Bill Coore, the lead partner of golf’s top design team, talks about the people, courses, and books that lured him away from an intended career as a classics professor
Where did you learn the game?
I grew up in rural North Carolina and was introduced to golf by my neighbor; we made up holes between our yards. My early golf was played at a 9-hole course called Hinkels. I played Pinehurst No. 2 on occasion, and Old Town Club while at Wake Forest: Those two courses became the cornerstones of my understanding of golf architecture.
What lessons did you learn from Pete Dye when you worked for him in your early years?
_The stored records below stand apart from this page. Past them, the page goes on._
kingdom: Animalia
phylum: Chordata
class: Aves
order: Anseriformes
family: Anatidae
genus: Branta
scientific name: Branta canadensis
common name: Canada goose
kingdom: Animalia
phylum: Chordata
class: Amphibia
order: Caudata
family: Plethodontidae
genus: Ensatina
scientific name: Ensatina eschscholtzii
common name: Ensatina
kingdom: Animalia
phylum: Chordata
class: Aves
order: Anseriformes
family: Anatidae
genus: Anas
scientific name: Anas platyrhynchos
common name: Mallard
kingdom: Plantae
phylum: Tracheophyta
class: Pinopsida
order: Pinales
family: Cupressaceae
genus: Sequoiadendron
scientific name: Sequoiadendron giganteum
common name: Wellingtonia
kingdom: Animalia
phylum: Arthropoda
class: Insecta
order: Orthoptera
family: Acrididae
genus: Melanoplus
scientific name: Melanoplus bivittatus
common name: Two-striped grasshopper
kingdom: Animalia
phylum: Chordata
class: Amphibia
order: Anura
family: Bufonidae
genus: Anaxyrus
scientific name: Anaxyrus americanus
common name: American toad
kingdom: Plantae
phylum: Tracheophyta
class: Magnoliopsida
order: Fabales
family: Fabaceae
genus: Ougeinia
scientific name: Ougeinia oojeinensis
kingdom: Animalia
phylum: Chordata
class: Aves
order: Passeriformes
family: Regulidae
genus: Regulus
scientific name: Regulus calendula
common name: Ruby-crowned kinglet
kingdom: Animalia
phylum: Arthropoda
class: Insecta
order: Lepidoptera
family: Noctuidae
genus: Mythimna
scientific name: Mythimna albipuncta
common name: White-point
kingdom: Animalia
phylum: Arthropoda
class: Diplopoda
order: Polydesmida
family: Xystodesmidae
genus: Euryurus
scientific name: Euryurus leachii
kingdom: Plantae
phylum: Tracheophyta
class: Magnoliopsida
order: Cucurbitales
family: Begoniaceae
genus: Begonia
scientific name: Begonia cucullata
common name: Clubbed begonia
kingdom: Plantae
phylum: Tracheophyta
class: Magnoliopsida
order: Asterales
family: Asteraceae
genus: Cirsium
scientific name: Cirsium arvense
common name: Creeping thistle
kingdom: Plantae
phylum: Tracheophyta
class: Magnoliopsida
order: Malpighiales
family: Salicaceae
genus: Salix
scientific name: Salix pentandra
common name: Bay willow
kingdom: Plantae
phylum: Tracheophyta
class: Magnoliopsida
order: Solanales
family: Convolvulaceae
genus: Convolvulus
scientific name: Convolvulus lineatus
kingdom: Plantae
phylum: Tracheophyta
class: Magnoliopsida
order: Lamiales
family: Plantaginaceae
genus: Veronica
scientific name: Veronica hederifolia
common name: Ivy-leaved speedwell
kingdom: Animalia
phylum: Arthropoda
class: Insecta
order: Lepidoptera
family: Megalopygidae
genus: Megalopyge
Personally, be willing to be different. Go with what you truly believe you should do, as opposed to what someone else thinks. Professionally, don’t go in with predetermined plans about what a golf course will be; allow the process to evolve.
How did you and Ben Crenshaw begin working together?
It was almost purely coincidental. In the early 1980s, I was asked why I wasn’t partnered with a well-known tour pro. When asked who I would work with, I’d say Ben because he referred to golf architecture in interviews after winning the 1984 Masters. Once we met, it became a friendship that evolved into a business venture.
What does your all-time match record against Ben look like?
Truthfully, I don’t recall ever keeping score when we play. Unless he gave me a ton of strokes, the outcome was going to be foretold.
What is the most naturally gifted golf course site you’ve worked on? And the least?
We knew as soon as we saw the site at Sand Hills that if we did not create one of the world’s outstanding golf courses there, we would have failed. Contrarily, on a scale from 0–10, Talking Stick may have been a 0.5—a site devoid of potential for golf. But in terms of building something great out of nothing, it may be our best work.
What classic courses captivate you?
The greens at Oakmont may be the most fascinating I’ve seen in terms of internal contours. Looking at Royal County Down, all I can do is marvel at how they applied those strategic concepts on that dunescape in Northern Ireland; it’s so far advanced, yet in a simple fashion. At Cypress Point, Alister MacKenzie and Robert Hunter did such a good job of matching their design features to the natural beauty, it’s almost overwhelming.
Did you ever aspire to have a different career?
I never intended to be a golf course designer. I graduated with a degree in Classical Greek and hoped to be a university professor and play some amateur golf.
Where would you like to build a golf course that you haven’t yet?
The Home of Golf, Scotland.
You enjoy the written classics of golf course architecture. Which do you consider most important?
The Links by Robert Hunter, Golf Architecture in America by George Thomas, and The Architectural Side of Golf by Wethered & Simpson.
What are you working on now, and what’s next?
Our projects in St. Lucia and Northern California are progressing methodically. We just started a project in Alabama, somewhere we’ve never worked, and we’ll soon be starting on the second course at McArthur in Hobe Sound, Fla.